The full listing below should be printed word for word.

..........

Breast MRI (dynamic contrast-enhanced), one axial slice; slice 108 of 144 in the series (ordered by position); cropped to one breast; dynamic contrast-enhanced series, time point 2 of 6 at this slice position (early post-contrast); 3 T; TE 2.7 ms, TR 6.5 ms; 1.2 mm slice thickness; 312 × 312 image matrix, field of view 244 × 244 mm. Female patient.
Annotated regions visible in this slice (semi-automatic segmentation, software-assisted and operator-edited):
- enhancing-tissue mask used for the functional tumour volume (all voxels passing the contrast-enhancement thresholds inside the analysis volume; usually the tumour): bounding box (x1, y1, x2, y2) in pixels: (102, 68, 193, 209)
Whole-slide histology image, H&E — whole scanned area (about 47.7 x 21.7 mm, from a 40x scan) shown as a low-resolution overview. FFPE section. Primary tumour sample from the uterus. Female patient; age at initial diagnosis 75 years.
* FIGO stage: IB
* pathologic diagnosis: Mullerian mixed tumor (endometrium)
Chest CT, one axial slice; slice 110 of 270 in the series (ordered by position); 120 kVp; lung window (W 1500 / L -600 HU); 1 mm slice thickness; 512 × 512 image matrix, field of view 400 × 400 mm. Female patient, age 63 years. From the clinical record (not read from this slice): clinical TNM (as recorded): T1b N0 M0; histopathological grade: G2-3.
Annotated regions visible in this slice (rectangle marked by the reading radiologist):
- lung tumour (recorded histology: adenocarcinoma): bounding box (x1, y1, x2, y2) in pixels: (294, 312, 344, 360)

..........

## REPLY
Breast MRI (dynamic contrast-enhanced), one axial slice; slice 108 of 144 in the series (ordered by position); cropped to one breast; dynamic contrast-enhanced series, time point 2 of 6 at this slice position (early post-contrast); 3 T; TE 2.7 ms, TR 6.5 ms; 1.2 mm slice thickness; 312 × 312 image matrix, field of view 244 × 244 mm. Female patient.
Annotated regions visible in this slice (semi-automatic segmentation, software-assisted and operator-edited):
- enhancing-tissue mask used for the functional tumour volume (all voxels passing the contrast-enhancement thresholds inside the analysis volume; usually the tumour): bounding box (x1, y1, x2, y2) in pixels: (102, 68, 193, 209)
Whole-slide histology image, H&E — whole scanned area (about 47.7 x 21.7 mm, from a 40x scan) shown as a low-resolution overview. FFPE section. Primary tumour sample from the uterus. Female patient; age at initial diagnosis 75 years.
* FIGO stage: IB
* pathologic diagnosis: Mullerian mixed tumor (endometrium)
Chest CT, one axial slice; slice 110 of 270 in the series (ordered by position); 120 kVp; lung window (W 1500 / L -600 HU); 1 mm slice thickness; 512 × 512 image matrix, field of view 400 × 400 mm. Female patient, age 63 years. From the clinical record (not read from this slice): clinical TNM (as recorded): T1b N0 M0; histopathological grade: G2-3.
Annotated regions visible in this slice (rectangle marked by the reading radiologist):
- lung tumour (recorded histology: adenocarcinoma): bounding box (x1, y1, x2, y2) in pixels: (294, 312, 344, 360)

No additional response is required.